Experts say that the chemotherapy shortage may last for months to come, while others mentioned that facing the shortage will require a holistic approach. At the University of Wisconsin-Madison School of Medicine and Public Health, doctors are considering the goal or intent of treatment for each patient, while also considering how many patients need these drugs, and the supply of them that is available, explained Dr. Hamid Emamekhoo, medical oncologist with a clinical and research focus on genitourinary malignancies.
Transcription
In the short term, we have tried to figure out how are we going to strategize? Multiple factors are in place. So what we did at our institution, for example, was very quickly we put together a committee in a group that was evaluating the situation: what is the extent of the shortage how much of cisplatin and carboplatin do we have at hand? How many patients do we have on these treatments? How long can we continue providing treatments to these patients? And how are we going to try to obtain more carboplatin and cisplatin from different resources that our oncology pharmacy was trying to get? I think it wasn't specifically for just the GU cancers because we had to consider all different diseases that are treated with platinum agents.
So many things should be considered in that decision making and how can we extend the time that we can continue treating patients with these agents at the time of this shortage. So many, many factors come into place.
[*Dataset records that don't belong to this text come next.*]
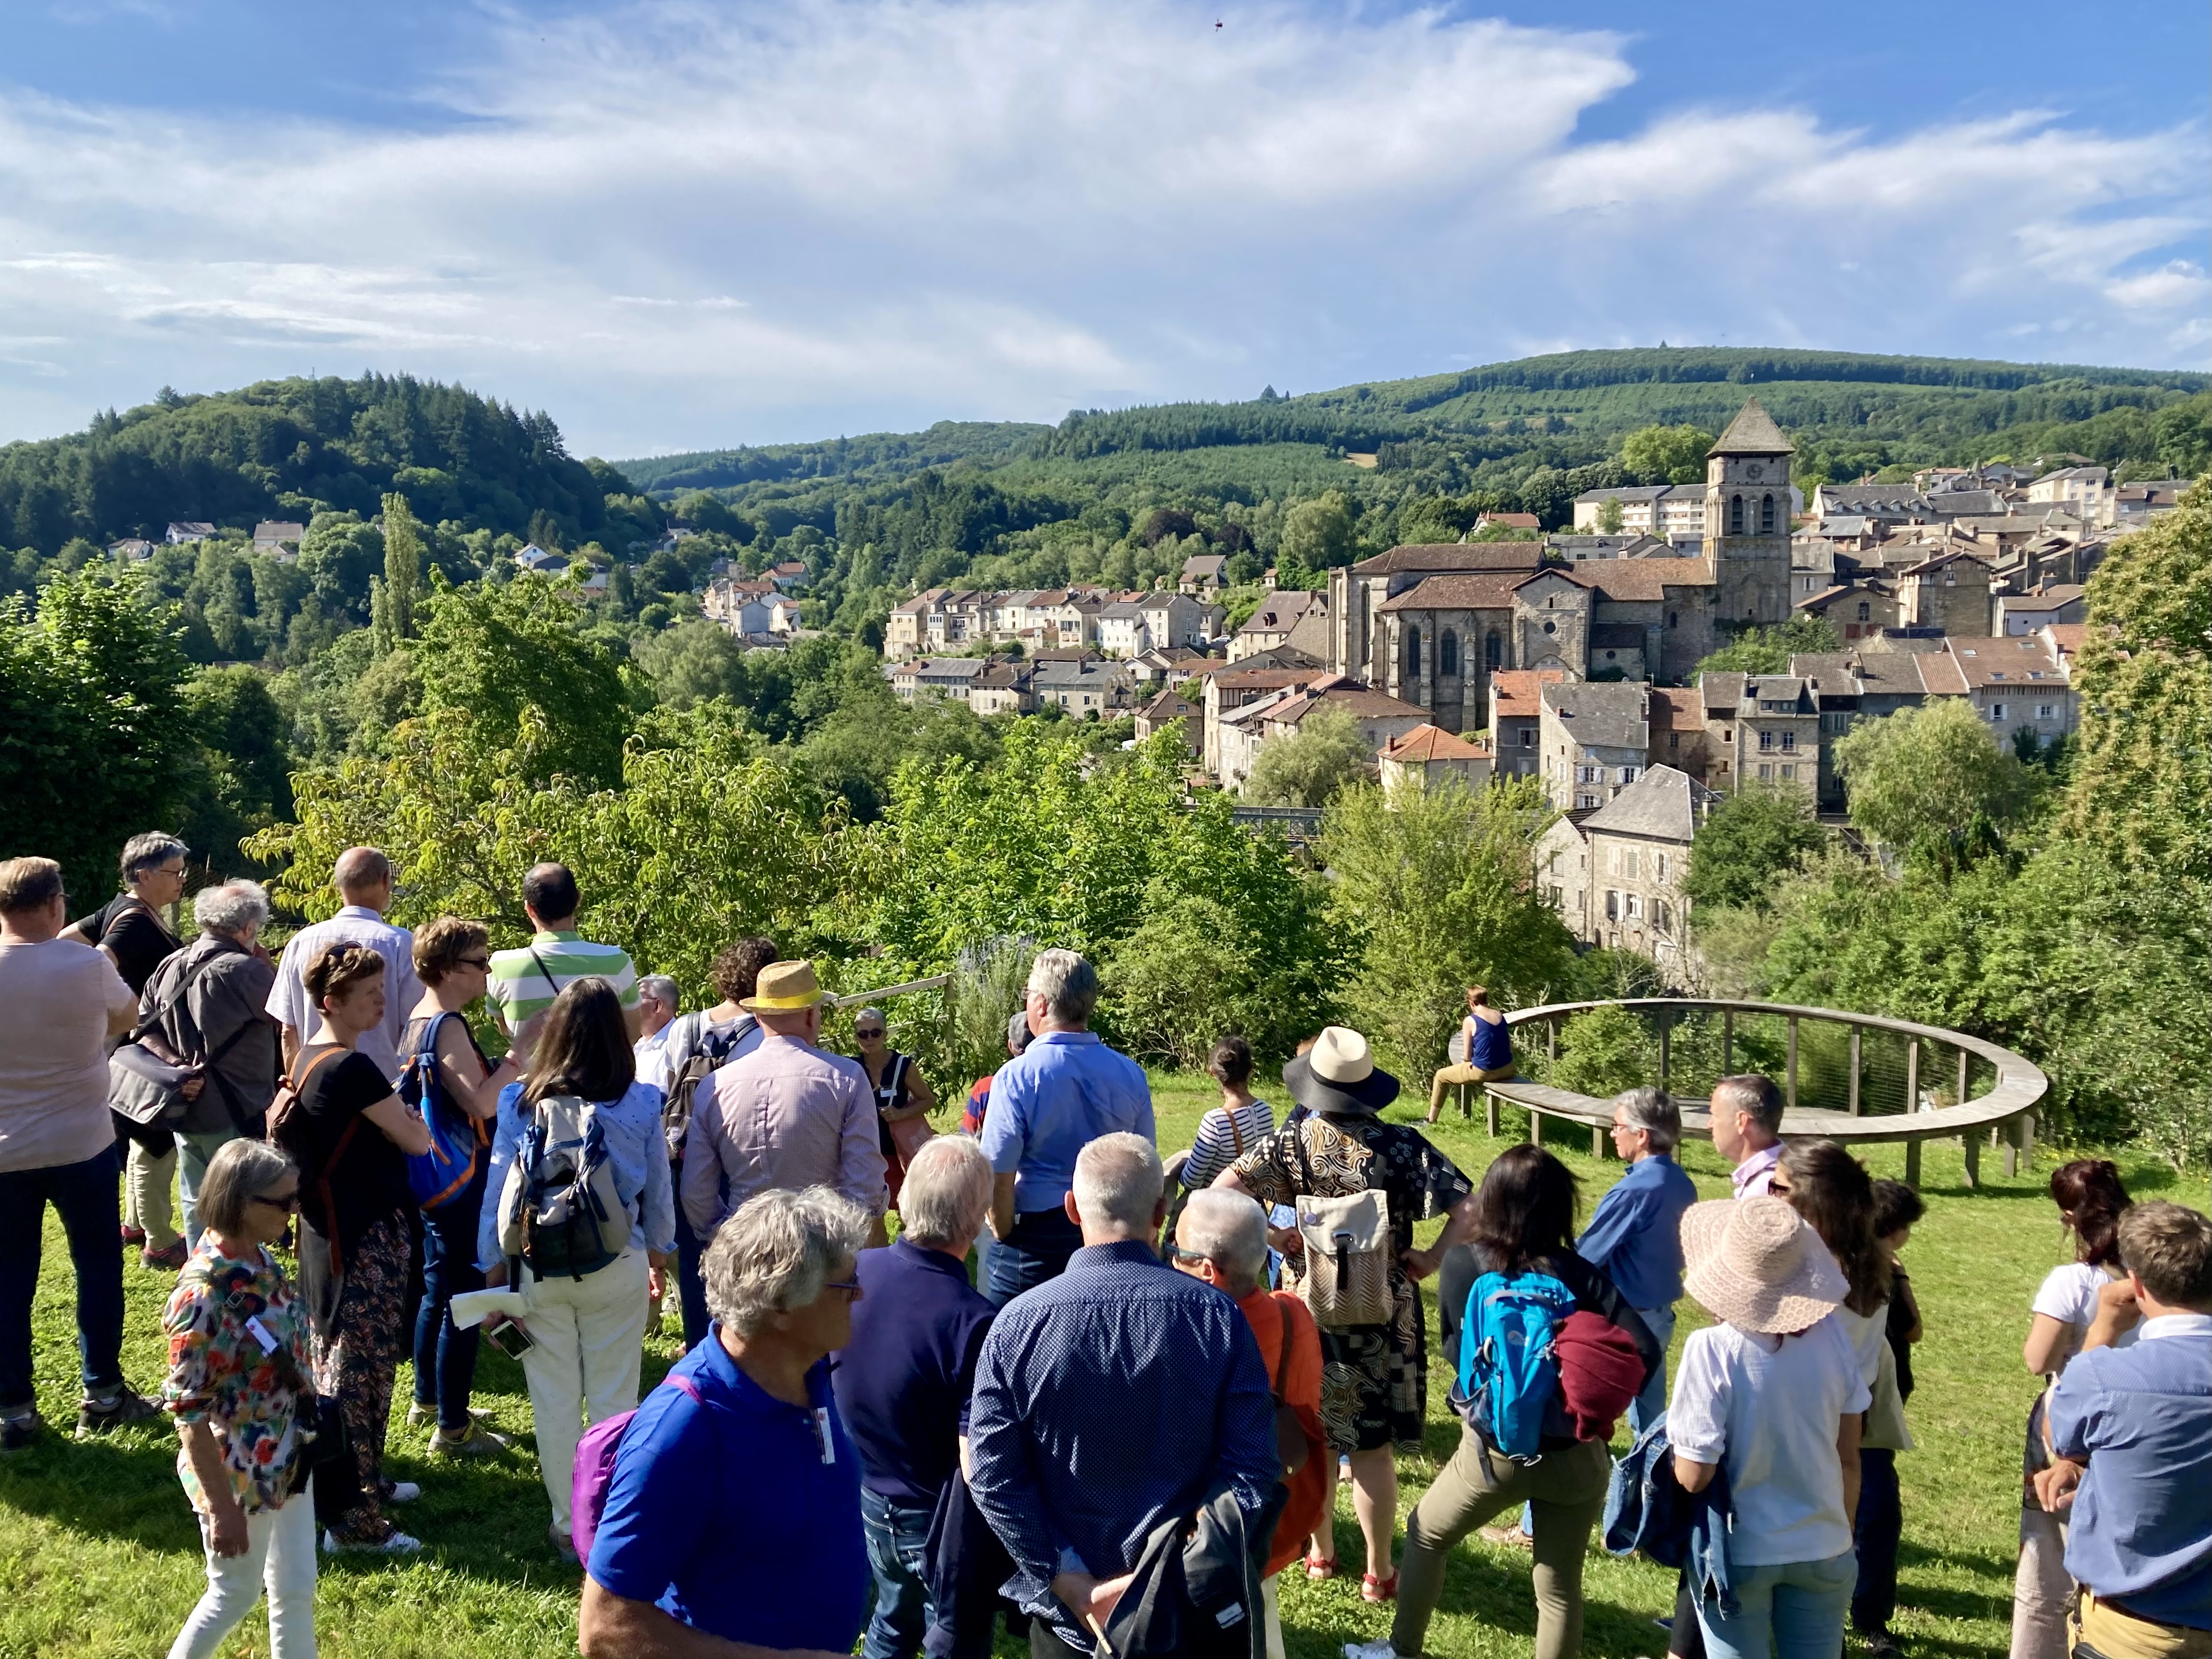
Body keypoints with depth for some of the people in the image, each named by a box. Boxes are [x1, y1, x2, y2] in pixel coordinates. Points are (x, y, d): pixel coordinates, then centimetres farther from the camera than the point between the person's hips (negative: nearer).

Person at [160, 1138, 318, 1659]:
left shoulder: (259, 1257, -4)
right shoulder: (205, 1293, -28)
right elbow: (188, 1410, -23)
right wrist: (222, 1507, -19)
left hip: (288, 1458, 7)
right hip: (238, 1474, -7)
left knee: (297, 1590, 19)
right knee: (236, 1595, 15)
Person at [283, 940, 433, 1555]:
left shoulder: (308, 1060, 8)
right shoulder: (353, 1067, -22)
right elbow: (415, 1140, -17)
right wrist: (411, 1118, 4)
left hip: (327, 1231, 10)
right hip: (365, 1238, -10)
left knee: (336, 1362, 19)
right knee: (360, 1371, -4)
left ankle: (363, 1479, 34)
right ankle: (353, 1521, 2)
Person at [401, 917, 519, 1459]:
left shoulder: (419, 1019, 9)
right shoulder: (448, 1026, -21)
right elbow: (481, 1102, -30)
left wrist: (502, 1062, 5)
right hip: (460, 1182, -10)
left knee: (437, 1291, 21)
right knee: (464, 1301, -2)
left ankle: (428, 1400, 35)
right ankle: (452, 1428, 5)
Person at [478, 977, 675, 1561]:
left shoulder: (521, 1103, -7)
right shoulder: (641, 1104, -7)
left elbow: (498, 1192, -2)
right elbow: (658, 1192, 3)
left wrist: (494, 1270, 9)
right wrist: (658, 1257, 19)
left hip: (540, 1269, 0)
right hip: (618, 1269, 0)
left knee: (554, 1402, 12)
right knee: (614, 1400, 10)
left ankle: (569, 1528, 23)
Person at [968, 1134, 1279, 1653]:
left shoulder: (1018, 1323, -15)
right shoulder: (1217, 1317, -14)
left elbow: (992, 1476, -14)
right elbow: (1251, 1472, -15)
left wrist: (1073, 1585, -12)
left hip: (1065, 1610, 0)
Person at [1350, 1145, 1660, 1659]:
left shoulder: (1460, 1264, -11)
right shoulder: (1580, 1275, -10)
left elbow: (1452, 1347, 3)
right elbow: (1646, 1350, -16)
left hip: (1495, 1451, -1)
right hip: (1575, 1455, 1)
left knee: (1426, 1534, 26)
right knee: (1560, 1587, 17)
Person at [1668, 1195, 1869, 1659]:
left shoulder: (1712, 1350, -22)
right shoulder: (1831, 1335, -9)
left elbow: (1693, 1476, -20)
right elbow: (1849, 1457, 1)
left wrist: (1675, 1440, 1)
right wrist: (1842, 1534, 16)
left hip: (1740, 1554, -3)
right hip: (1822, 1551, 4)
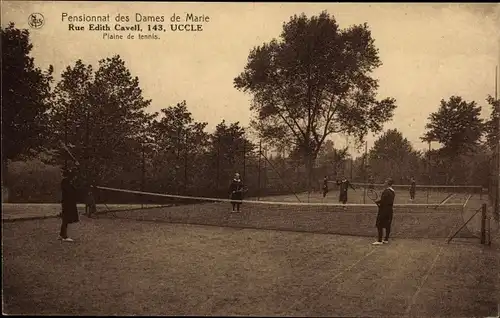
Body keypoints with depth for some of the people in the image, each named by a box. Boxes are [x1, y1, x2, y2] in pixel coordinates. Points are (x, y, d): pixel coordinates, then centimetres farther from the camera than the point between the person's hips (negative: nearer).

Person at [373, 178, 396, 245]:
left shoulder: (386, 191, -18)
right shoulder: (393, 192, 10)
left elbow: (382, 200, -22)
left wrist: (377, 202, -3)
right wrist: (380, 202, 12)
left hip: (383, 210, -9)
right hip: (389, 210, 9)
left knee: (379, 225, -4)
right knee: (387, 225, 12)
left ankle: (379, 240, -5)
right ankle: (386, 239, 18)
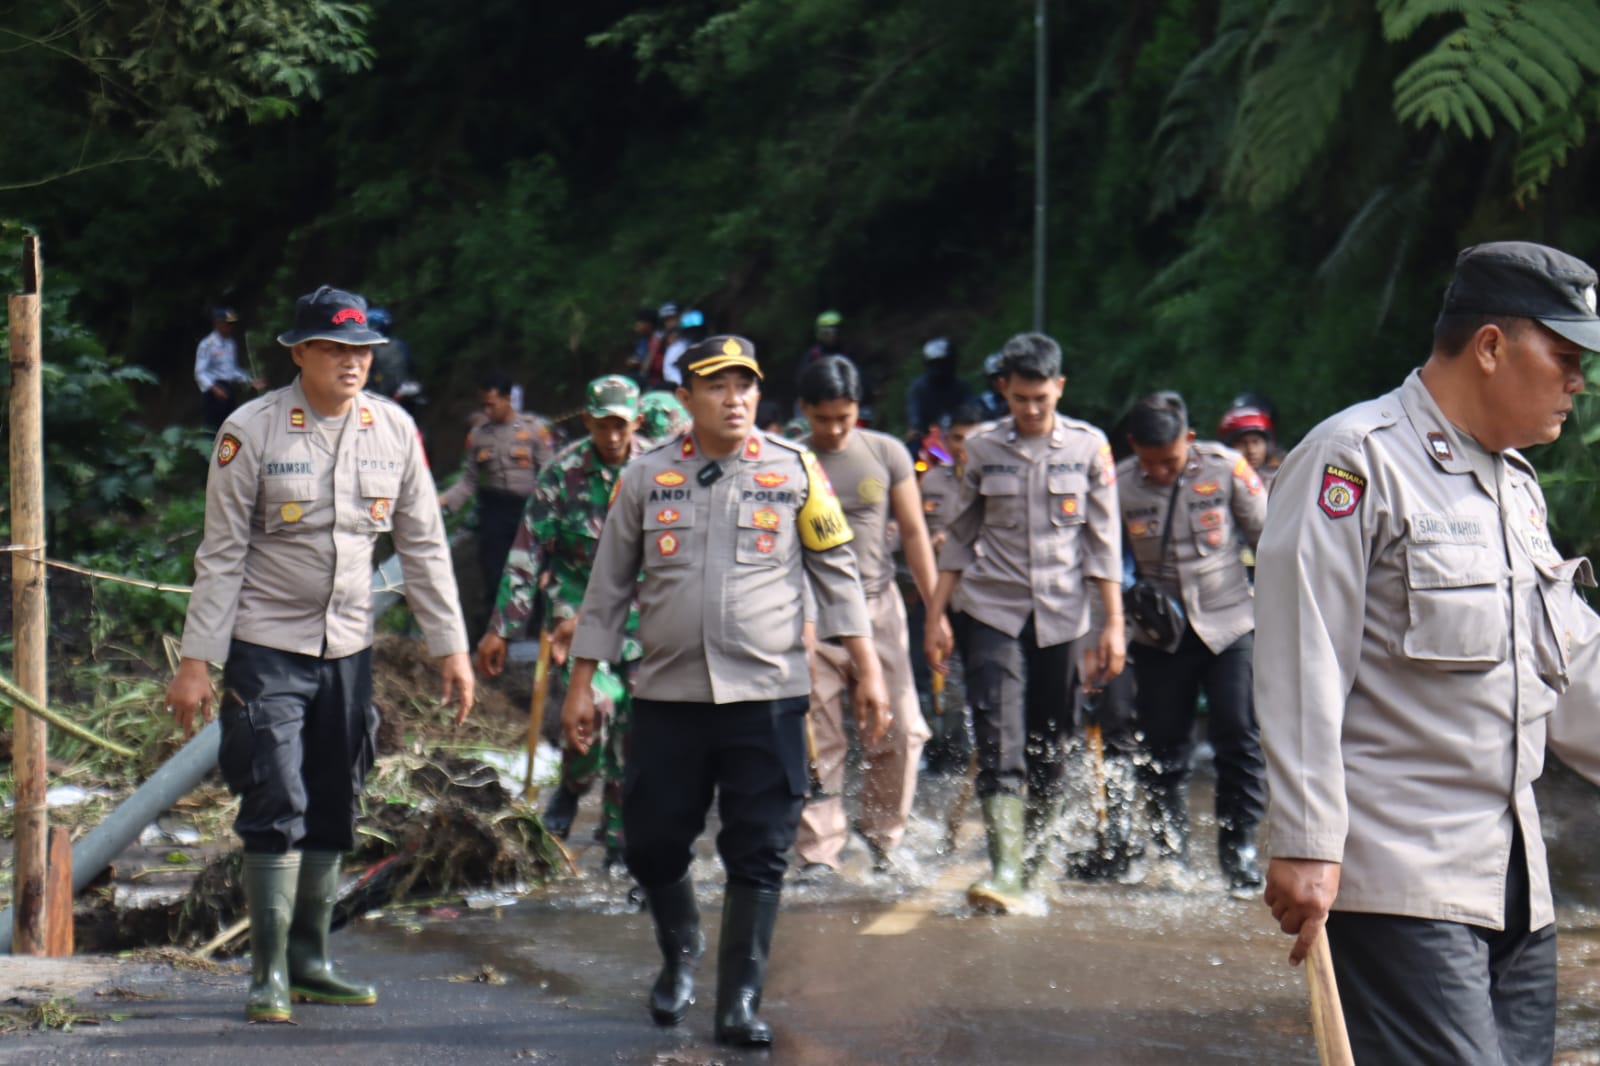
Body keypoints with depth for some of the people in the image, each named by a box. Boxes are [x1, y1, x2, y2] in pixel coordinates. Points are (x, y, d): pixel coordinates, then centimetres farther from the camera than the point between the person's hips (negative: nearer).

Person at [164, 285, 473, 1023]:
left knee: (331, 813, 8)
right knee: (277, 808, -9)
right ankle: (267, 975, -2)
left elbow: (423, 546, 9)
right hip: (266, 647, -4)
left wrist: (450, 646, 6)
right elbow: (221, 555, -6)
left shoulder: (393, 430, 2)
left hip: (349, 649, 4)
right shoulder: (251, 431, -9)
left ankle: (309, 962, 19)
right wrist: (196, 660, -9)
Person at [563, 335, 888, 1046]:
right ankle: (679, 957, 33)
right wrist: (581, 683, 7)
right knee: (651, 844, 6)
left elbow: (836, 573, 5)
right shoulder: (645, 479, 5)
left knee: (758, 855, -1)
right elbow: (608, 587, 10)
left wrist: (867, 670, 0)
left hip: (767, 696, -1)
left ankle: (740, 1001, 7)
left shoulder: (795, 471, 2)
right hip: (668, 695, 1)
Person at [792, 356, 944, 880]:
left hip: (877, 605, 1)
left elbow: (914, 532, 10)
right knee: (818, 740, -3)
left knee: (900, 731, -4)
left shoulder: (886, 453, 6)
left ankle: (883, 834, 14)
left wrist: (936, 610, 7)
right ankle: (818, 852, 3)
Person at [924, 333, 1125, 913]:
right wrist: (935, 616, 8)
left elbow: (1103, 540, 4)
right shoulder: (982, 450, 4)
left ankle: (1036, 859, 23)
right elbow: (958, 536, 11)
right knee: (999, 746, -12)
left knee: (1050, 752, 6)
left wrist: (1113, 624, -1)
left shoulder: (1088, 447, 2)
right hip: (993, 610, 0)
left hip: (1062, 614, 0)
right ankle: (1004, 871, -18)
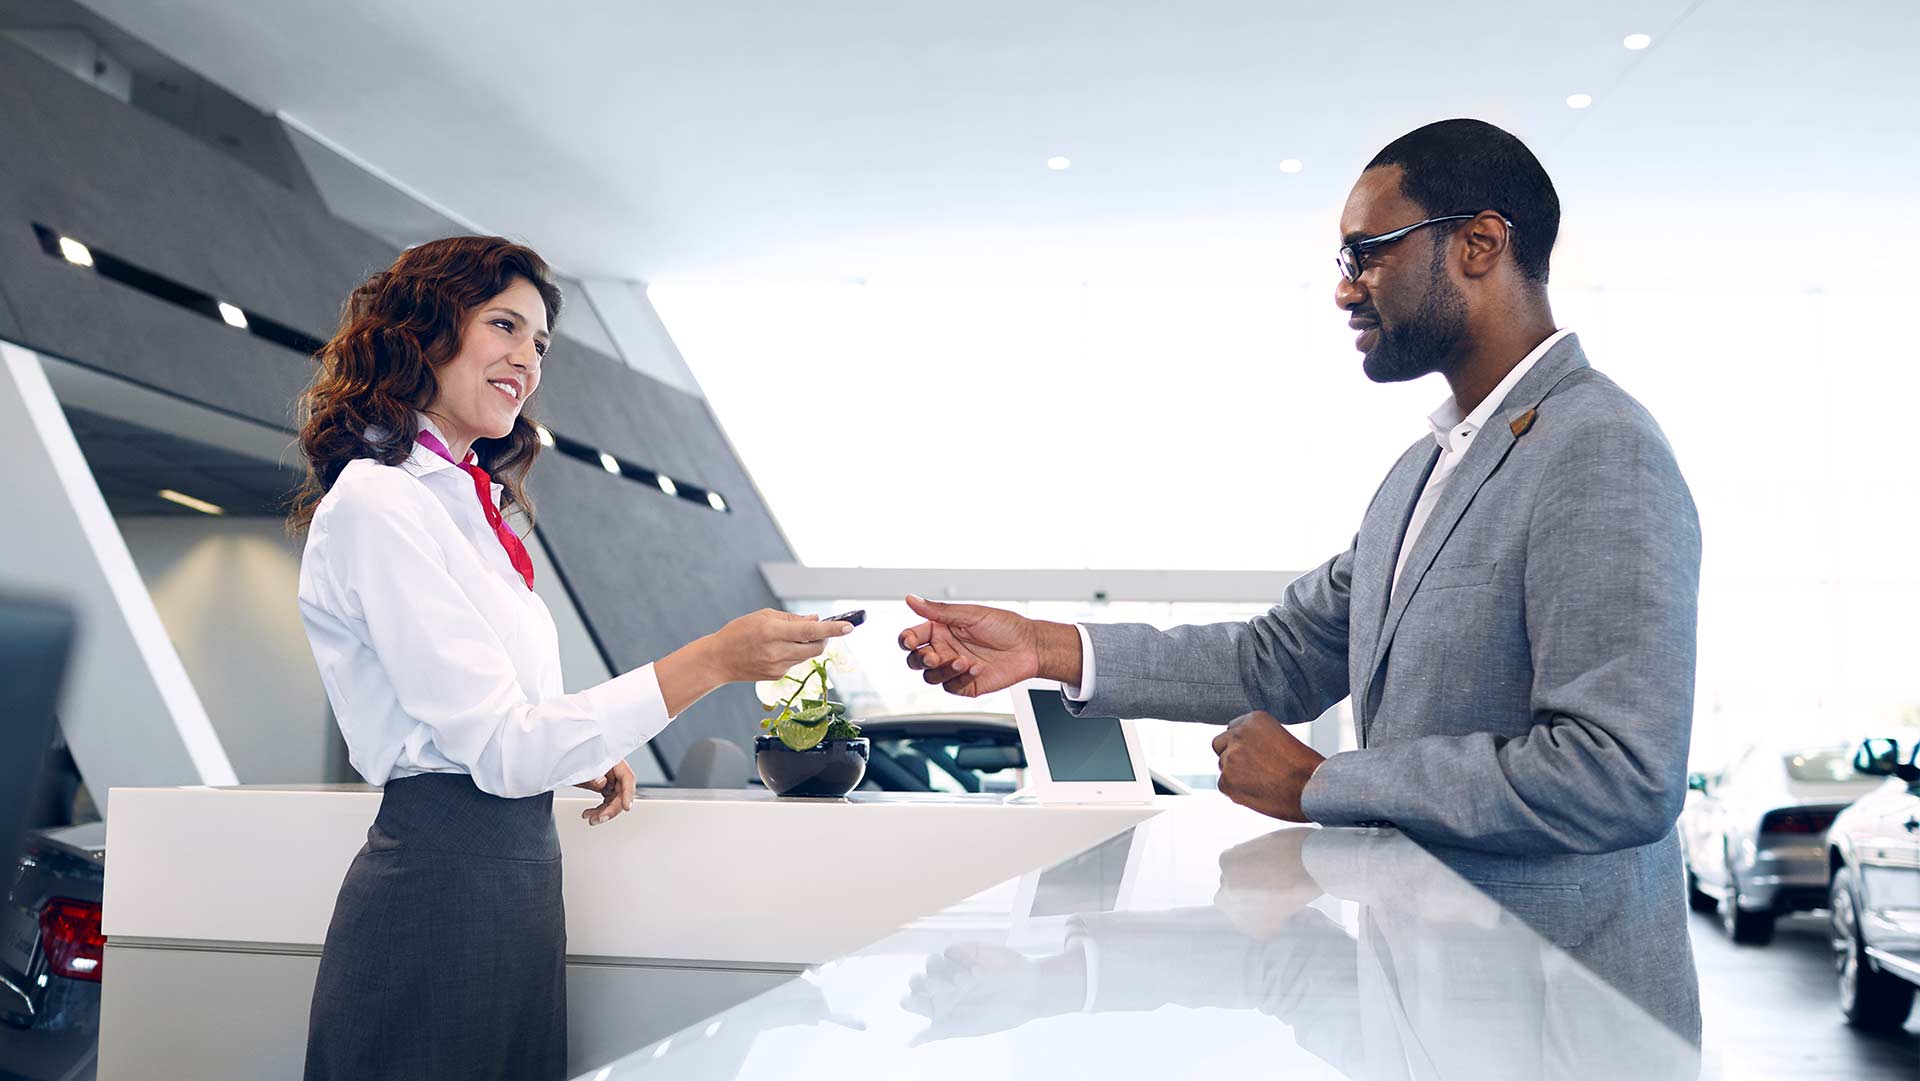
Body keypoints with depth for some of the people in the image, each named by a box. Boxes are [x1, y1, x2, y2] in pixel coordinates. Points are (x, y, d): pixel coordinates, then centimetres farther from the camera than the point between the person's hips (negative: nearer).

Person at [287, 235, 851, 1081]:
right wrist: (711, 662, -23)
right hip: (442, 878, -9)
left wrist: (577, 755, 4)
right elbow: (499, 748, -18)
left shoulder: (462, 500, 16)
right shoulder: (377, 502, -12)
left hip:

We have to think about the treatment goal and the intent of treatment. Is it curative intent treatment, are we using it for the neoadjuvant or adjuvant settings? Or is this for life-extending treatment in the palliative setting, for example, palliative intent in the metastatic disease setting, how much of an impact this treatment has on the patient's survival? Is it a patient who has had a treatment before and had some progression? Or platinum-refractory disease per se, and we are trying to retreat them or not?
We brought all of these decisions into all these factors into our decision-making process. So we communicated with our teams, with our providers with everyone who is involved very clearly tried to help them with some even guidance about how to make decisions about which patients could be treated with alternative treatment approaches. So are there any alternative regimens that could be used and have similar — or maybe even better — efficacy in the setting. We decided to see how many of these patients have to get this treatment, which ones are in the curative setting, how many of them might have an alternative regimen that could be considered in this situation, and then created a list of patients that are on these treatments, communicated directly with each and every one of the providers, ask them to review the cases and see if they can make some adjustments or change the treatment plan to another alternative regimen, if possible, and then provide some even talking points for the providers.
These are very tough discussions, and it's a hard decision to make; it's tough and hard communication with the patient. So, we try to make it as smooth as possible, provided some talking points, some support for the providers, if they are feeling that “OK, I this is a hard situation or condition and discussion, I need some support from the leadership, that the team was always happy and available to help with those situations, too.”